When the U.S. Food and Drug Administration (U.S. FDA) finds that a company has significantly violated its regulations, the agency notifies the manufacturer in the form of a Warning Letter.
- Failure to promptly correct violations and respond in writing within fifteen (15) working days may result in legal action by FDA without further notice, including seizure and/or injunction.
- Your response should outline the specific actions you are taking to address these violations and to prevent similar violations from occurring in the future.
- You should include in your response documentation and any other useful information that would assist the FDA in evaluating your corrections.
- If you cannot complete all corrections before you respond, you should explain the reason for your delay and state when you will correct any remaining violations.
The U.S. FDA’s practice is to give individuals and firms an opportunity to take voluntary and prompt corrective action before it initiates a recall, seizure, injunction, administrative detention, civil money penalties and or prosecution.
If the Warning Letter is to a foreign food facility, FDA will contact the U.S. Agent by email, phone, facsimile, or regular mail within 5 business days and inform the agent that a redacted letter is available on the Warning Letter page.
A Warning Letter is the agency’s principal means of achieving prompt voluntary compliance with the Federal Food, Drug, and Cosmetic Act. Such letter is posted publicly on www.fda.gov.
However, the FDA is under no legal obligation to warn individuals or firms that they or their products are in violation of the law before taking enforcement action, except in a few specifically defined areas.
When acting under the authority of the Electronic Product Radiation Control Provisions of the Federal Food, Drug, And Cosmetic (FD&C) Act, the FDA is required by law to provide a written notification to manufacturers when the agency discovers products that fail to comply with a performance standard or that contain a radiation safety defect.
A Warning Letter is a correspondence that notifies regulated industry about violations that FDA has documented during its inspections or investigations.
Expect Warning Letters to request the recipient cease any violative conduct listed below. This list is not exhaustive:
▪ Unapproved New Drugs.
▪ Misbranded New Drugs.
▪ Misbranding of an Investigational New Drug.
▪ Omission of Risk Information.
▪ Omission of Material Fact.
▪ Adulterated Dietary Supplements.
▪ Misbranded Dietary Supplements.
▪ Failure to
- maintain Current Good Manufacturing Practices.
- properly maintain equipment used in the manufacture of API.
- conduct Hazard Analysis and Risk-Based Preventive Controls.
- update drug listing files to reflect discontinuance of drug products.
- submit under Form FDA-2253 (Transmittal of Advertisements and Promotional Labeling for Drugs for Human Use).
Your drugs could be adulterated in that they have been manufactured, processed, packed, or held in an establishment where the owner or operator has limited inspection and refused inspection.
Until FDA is permitted to inspect your facility and confirms compliance with CGMP, it may recommend withholding approval of any new applications or listing.
Furthermore, your drug products could be misbranded in that they were manufactured, prepared, propagated, compounded, or processed in an establishment not duly registered, and the articles have not been listed as required.
Labeling misbrands a product if:
- It is in package form and its label fails to contain the name and place of business of the manufacturer, packer, or distributor and an accurate statement of the quantity of the contents in terms of weight, measure, or numerical count
- There is any representation that creates an impression of official approval because of the possession by the firm of an FDA registration number
- The labeling lacks adequate warnings for the protection of users, and there is potential for adverse events associated with the use of this product, particularly since someone who takes it would be unaware of the presence of the undeclared ingredients
- You sell products that are intended for use in the mitigation, prevention, treatment, diagnosis, or cure of COVID-19 in people, without FDA approval, clearance, or authorization
If your company is not located in the United States, please note that products that appear to be adulterated or misbranded are subject to detention and refusal of admission if they are offered for importation into the United States.

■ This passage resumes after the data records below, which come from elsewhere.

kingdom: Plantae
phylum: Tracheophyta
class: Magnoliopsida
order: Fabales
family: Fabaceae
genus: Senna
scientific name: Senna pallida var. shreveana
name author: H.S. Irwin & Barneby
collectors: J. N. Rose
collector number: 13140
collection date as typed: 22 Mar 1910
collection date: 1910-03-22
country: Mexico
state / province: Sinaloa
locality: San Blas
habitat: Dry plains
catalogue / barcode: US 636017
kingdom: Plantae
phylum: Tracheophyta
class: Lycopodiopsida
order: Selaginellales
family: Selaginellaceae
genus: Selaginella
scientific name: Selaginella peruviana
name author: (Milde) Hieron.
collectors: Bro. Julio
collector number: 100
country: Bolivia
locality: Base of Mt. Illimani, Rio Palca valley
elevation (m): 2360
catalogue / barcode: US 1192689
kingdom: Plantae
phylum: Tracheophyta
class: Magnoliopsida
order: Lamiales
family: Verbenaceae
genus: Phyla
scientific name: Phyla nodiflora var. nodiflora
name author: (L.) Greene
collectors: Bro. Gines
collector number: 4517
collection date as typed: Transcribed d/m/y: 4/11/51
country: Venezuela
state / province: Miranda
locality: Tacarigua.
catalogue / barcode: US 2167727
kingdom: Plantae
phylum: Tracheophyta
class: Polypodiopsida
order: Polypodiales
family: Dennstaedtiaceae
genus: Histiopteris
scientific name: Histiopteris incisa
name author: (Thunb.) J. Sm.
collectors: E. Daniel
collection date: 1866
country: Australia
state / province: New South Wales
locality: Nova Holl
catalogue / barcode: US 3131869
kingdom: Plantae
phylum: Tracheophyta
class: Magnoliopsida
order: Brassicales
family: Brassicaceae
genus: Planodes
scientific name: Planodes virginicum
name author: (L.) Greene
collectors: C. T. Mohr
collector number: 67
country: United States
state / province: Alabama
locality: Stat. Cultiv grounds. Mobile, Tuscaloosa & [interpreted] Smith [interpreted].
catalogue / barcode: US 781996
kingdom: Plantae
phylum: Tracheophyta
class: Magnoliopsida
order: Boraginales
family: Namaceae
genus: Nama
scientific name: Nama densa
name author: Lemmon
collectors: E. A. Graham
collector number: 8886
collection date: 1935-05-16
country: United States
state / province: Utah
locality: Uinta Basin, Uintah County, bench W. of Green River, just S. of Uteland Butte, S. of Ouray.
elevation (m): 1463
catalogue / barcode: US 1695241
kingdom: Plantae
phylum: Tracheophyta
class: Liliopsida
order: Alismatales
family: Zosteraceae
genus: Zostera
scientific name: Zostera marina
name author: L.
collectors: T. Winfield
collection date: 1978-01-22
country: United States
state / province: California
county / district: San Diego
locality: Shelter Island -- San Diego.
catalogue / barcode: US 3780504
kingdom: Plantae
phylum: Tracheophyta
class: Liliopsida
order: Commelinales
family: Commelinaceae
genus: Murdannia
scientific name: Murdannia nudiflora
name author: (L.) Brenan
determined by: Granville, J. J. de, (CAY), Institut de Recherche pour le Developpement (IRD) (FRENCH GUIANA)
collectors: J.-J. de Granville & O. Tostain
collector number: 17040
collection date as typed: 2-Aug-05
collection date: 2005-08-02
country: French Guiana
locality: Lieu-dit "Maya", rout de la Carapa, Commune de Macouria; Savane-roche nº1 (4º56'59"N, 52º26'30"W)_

FDA could recommend engaging a third-party consultant qualified to evaluate your operations to assist your firm in meeting CGMP (Current Good Manufacturing Practices) requirements. Your use of a consultant does not relieve your firm’s obligation to comply with CGMP.
The U.S. Food and Drug Administration may also advise the appropriate regulatory officials in the country from which you operate that it considers your product(s) listed to be adulterated and misbranded products that cannot be legally sold to consumers in the United States.